Some time ago I was at a customer who planned to rollout some patches using VMware vCenter Update Manager on ESXi hosts.
First scan went OK, but stage and remediate complained about not able to reach the download location. Next I ran down a simple checklist.
- Does the host (or all) have a baseline attached and what if, which baseline is attached.
It turned out the cluster had the standard “critical host patches” baseline attached, which of course is OK.
- Restarted the update manager service on the vCenter Server, but no effect.
- Does the update manager server have internet access.
The hosts appeared to have internet access using the proxy. The test proxy button showed that update manager was able to access internet pages like www.vmware.com and testing it myself manually also returned a positive result. Wandering through the logs of Update Manager it showed a 404, which indicates the server couldn’t reach a page of some sort.
- Not being too focused I then still believed it had something to do with the internet connection, so we tried bypassing the proxy and authorized the server to access internet directly. Still no positive result.

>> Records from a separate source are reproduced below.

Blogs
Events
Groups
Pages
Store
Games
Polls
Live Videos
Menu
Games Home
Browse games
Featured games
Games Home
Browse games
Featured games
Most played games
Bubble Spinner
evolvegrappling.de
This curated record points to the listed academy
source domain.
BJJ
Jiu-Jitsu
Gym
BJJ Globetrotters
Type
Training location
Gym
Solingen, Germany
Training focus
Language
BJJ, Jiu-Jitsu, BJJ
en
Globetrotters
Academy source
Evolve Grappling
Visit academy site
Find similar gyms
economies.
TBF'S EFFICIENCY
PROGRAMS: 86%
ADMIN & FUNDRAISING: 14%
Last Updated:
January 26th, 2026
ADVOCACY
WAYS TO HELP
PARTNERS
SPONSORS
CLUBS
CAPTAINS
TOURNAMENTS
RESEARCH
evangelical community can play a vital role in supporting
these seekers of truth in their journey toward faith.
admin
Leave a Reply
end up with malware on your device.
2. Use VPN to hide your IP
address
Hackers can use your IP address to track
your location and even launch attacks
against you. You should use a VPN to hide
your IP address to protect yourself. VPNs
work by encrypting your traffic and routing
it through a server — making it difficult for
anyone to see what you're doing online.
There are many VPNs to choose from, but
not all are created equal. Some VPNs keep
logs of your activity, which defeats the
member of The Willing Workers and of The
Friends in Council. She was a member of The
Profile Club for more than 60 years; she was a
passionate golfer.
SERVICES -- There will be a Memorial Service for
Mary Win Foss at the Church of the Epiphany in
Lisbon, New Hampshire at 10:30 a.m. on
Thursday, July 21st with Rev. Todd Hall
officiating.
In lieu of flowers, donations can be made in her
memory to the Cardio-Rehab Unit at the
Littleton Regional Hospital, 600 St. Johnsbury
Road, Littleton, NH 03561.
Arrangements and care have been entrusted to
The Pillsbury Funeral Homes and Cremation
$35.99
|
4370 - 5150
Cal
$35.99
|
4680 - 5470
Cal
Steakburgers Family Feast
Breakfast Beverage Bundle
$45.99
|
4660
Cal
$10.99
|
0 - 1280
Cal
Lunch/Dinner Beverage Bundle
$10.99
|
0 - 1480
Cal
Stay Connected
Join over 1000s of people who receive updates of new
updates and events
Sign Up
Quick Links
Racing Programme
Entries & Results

- Now the 404, popped up in my mind again, also the previous result of the internet check proved the server could access internet except for the fact that the page it was connecting to did not exist (404 = not found).
- I gave it a rest and made it home, that evening I tried some google magic to find a common cause for it, but could not find one that fitted right in. The one issue that kept popping up was about a downloaded patch being corrupted.
- The next day I queried the knowledge base again and found out that VMware updated the download location of the patches. The locally cached metadata still refers to the previous download location. The VMware knowledge base article: http://kb.vmware.com/selfservice/microsites/search.do?language=en_US&cmd=displayKC&externalId=2001631
So the issue was the metadata not being updated with the new location of the updates, instead it used the old metadata cache with the wrong url location to access the updates.
Removing the metadata manually forced the creation of new metadata and with the next scan & remediate action we saw no errors and the updates where applied successfully.